Standardized tests are made to measure a student’s intelligence; however, a person’s intelligence should not be determined by how well they can score on a test.

There are many factors that can go into a negative test score, one of the main ones being testing anxiety. Tests bring out anxiety in even the best students. A student under a lot of stress won’t be able to perform at their best. 

A test score cannot produce an accurate reading of educational achievement. Tests can’t measure even a portion of education and the intelligence inside of a student. 

Some of the most overlooked intelligence is some of the most important, for example, imagination and creativity. These are the things that tests cannot measure, and I’m positive that most parents want their children to grow up with these qualities. Most of these cannot be taught from a textbook; they can however be exemplified by the teacher, or students can be taught about others who modeled these qualities instead of trying to cram information into their student’s heads about how to pass a test on quadratic formulas. 

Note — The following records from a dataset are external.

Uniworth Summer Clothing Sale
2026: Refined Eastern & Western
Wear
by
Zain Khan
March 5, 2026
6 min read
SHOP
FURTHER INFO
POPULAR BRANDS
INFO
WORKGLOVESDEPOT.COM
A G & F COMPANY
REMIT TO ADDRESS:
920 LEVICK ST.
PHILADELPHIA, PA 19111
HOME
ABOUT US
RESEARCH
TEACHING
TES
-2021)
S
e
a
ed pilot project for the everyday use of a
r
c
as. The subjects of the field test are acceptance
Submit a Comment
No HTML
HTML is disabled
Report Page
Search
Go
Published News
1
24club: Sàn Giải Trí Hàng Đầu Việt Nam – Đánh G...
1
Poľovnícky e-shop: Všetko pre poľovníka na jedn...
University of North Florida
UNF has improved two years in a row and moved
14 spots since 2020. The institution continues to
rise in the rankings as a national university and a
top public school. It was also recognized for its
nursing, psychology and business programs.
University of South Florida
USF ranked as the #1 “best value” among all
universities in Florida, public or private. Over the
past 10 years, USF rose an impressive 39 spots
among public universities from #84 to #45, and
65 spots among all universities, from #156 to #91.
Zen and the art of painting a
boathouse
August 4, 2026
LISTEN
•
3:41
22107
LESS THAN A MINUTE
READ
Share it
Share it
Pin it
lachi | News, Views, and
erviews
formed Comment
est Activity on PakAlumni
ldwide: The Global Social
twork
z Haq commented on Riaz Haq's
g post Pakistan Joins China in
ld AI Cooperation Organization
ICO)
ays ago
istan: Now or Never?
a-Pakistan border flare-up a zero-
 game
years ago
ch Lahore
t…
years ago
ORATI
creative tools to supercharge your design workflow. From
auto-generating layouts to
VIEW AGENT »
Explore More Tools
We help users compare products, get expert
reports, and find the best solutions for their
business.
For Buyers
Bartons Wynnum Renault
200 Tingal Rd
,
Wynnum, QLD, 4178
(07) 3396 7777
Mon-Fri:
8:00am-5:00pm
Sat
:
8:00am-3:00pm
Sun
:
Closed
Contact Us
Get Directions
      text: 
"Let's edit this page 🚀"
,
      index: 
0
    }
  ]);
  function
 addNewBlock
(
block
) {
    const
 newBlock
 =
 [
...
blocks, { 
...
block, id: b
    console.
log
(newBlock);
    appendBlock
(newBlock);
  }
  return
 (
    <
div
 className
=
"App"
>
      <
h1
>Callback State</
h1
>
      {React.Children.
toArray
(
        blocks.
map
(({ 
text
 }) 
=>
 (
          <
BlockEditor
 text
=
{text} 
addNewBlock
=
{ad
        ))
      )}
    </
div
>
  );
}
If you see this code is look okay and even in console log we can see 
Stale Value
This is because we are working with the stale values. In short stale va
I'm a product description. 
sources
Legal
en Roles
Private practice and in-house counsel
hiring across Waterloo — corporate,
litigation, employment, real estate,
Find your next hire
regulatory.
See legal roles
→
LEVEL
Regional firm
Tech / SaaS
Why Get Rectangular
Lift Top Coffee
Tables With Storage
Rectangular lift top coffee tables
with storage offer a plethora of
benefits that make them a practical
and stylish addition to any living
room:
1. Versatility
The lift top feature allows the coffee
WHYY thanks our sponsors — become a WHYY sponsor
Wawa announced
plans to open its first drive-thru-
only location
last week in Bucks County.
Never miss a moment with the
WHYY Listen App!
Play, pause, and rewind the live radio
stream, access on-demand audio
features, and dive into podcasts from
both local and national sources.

If a student scores low on a standardized test, this can lead to increased pressure from parents and friends to do better or be “smarter.” Most of the time, this can lead to students who resent learning because they have been told they are worse than everyone else just because of a lower score. 

Standardized tests do not take into account the different qualities that are unique such as home life or mental health. Believe it or not, everyone is different, and not everyone has the same opportunities or ability to study and get the extra help that others do. 

Standardized tests don’t show intelligence. The only thing they show is how well a student can memorize or cram information in which they all probably forgot as fast as they learned it. Preparing for a test can take away from actual learning, especially when there is pressure from the teacher to focus more on the test and memorization than learning the actual material. 

A 2001 study by the Brookings Institution found that 50-80% of year-to-year test score improvements were only temporary and “caused by fluctuations that had nothing to do with long-term changes in learning.”

In March of 2020, almost 1,000 of the 2,300 private and public colleges and universities offered students the option to apply to their schools without submitting SAT or ACT scores, and several operated as “test blind,” where all applicants were reviewed without testing results. According to FairTest almost 1,700, or two-thirds of colleges and universities as of October 2020 are running with some form of the test-blind policy.

Standardized tests are hard on not just the students but the teachers as well. Why are we putting so much time and effort into something that is going to hurt us more than help us?